• **Activity**
Starting with the first of the items and going on through the line that contains "0.046918, -0.006848, 1.266154]]", rename "photo" to "image" everywhere it occurs. Repeat those lines with nothing else changed.

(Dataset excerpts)
^^^^^^^^

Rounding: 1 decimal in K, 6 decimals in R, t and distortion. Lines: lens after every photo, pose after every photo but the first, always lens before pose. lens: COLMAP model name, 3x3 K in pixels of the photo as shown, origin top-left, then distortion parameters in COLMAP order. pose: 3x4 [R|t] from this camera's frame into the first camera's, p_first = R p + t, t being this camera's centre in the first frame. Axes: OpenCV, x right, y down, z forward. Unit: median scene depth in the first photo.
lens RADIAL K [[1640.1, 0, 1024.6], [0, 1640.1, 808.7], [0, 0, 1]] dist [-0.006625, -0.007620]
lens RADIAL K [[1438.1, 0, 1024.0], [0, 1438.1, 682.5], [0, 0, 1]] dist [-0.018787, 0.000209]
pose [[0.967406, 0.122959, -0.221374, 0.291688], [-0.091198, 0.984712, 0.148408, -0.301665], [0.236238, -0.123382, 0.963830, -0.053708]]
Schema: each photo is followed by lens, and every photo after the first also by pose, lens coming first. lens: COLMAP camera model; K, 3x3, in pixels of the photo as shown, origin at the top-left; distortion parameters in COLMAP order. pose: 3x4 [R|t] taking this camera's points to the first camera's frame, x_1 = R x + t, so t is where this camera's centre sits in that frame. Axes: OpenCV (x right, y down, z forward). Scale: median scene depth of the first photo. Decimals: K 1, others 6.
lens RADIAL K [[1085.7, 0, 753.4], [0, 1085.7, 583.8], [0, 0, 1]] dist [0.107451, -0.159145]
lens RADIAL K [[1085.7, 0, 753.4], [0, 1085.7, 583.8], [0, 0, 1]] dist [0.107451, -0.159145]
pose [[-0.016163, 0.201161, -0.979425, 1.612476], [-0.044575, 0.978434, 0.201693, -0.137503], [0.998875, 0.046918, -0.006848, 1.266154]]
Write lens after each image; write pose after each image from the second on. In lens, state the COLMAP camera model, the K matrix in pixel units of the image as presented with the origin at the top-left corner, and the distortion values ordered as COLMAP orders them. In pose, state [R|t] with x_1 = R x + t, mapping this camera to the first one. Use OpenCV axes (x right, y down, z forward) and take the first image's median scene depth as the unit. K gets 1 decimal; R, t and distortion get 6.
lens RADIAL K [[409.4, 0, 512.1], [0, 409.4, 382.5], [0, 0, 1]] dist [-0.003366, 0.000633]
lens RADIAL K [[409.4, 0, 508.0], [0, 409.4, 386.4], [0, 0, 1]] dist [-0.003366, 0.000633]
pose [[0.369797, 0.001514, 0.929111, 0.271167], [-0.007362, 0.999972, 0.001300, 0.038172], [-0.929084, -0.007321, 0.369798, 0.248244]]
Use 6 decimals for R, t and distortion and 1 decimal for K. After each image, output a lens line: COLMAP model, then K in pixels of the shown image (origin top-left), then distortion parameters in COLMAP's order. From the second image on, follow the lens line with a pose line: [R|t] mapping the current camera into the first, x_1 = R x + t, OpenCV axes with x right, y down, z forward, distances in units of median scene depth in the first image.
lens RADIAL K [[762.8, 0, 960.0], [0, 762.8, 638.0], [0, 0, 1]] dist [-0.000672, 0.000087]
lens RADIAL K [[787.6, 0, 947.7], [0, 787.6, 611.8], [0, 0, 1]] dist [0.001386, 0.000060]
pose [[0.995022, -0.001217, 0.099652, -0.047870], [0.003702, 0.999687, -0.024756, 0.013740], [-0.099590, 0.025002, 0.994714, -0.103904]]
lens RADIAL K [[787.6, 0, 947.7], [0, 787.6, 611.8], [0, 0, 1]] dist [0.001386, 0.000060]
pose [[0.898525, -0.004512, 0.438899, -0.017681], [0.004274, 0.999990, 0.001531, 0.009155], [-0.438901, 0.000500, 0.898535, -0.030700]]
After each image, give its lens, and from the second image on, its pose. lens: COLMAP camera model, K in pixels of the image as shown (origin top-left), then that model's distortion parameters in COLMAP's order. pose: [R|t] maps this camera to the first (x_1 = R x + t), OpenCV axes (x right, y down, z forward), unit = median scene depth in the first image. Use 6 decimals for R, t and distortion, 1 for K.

^^^^^^^^

• **Task answer**
Rounding: 1 decimal in K, 6 decimals in R, t and distortion. Lines: lens after every image, pose after every image but the first, always lens before pose. lens: COLMAP model name, 3x3 K in pixels of the image as shown, origin top-left, then distortion parameters in COLMAP order. pose: 3x4 [R|t] from this camera's frame into the first camera's, p_first = R p + t, t being this camera's centre in the first frame. Axes: OpenCV, x right, y down, z forward. Unit: median scene depth in the first image.
lens RADIAL K [[1640.1, 0, 1024.6], [0, 1640.1, 808.7], [0, 0, 1]] dist [-0.006625, -0.007620]
lens RADIAL K [[1438.1, 0, 1024.0], [0, 1438.1, 682.5], [0, 0, 1]] dist [-0.018787, 0.000209]
pose [[0.967406, 0.122959, -0.221374, 0.291688], [-0.091198, 0.984712, 0.148408, -0.301665], [0.236238, -0.123382, 0.963830, -0.053708]]
Schema: each image is followed by lens, and every image after the first also by pose, lens coming first. lens: COLMAP camera model; K, 3x3, in pixels of the image as shown, origin at the top-left; distortion parameters in COLMAP order. pose: 3x4 [R|t] taking this camera's points to the first camera's frame, x_1 = R x + t, so t is where this camera's centre sits in that frame. Axes: OpenCV (x right, y down, z forward). Scale: median scene depth of the first image. Decimals: K 1, others 6.
lens RADIAL K [[1085.7, 0, 753.4], [0, 1085.7, 583.8], [0, 0, 1]] dist [0.107451, -0.159145]
lens RADIAL K [[1085.7, 0, 753.4], [0, 1085.7, 583.8], [0, 0, 1]] dist [0.107451, -0.159145]
pose [[-0.016163, 0.201161, -0.979425, 1.612476], [-0.044575, 0.978434, 0.201693, -0.137503], [0.998875, 0.046918, -0.006848, 1.266154]]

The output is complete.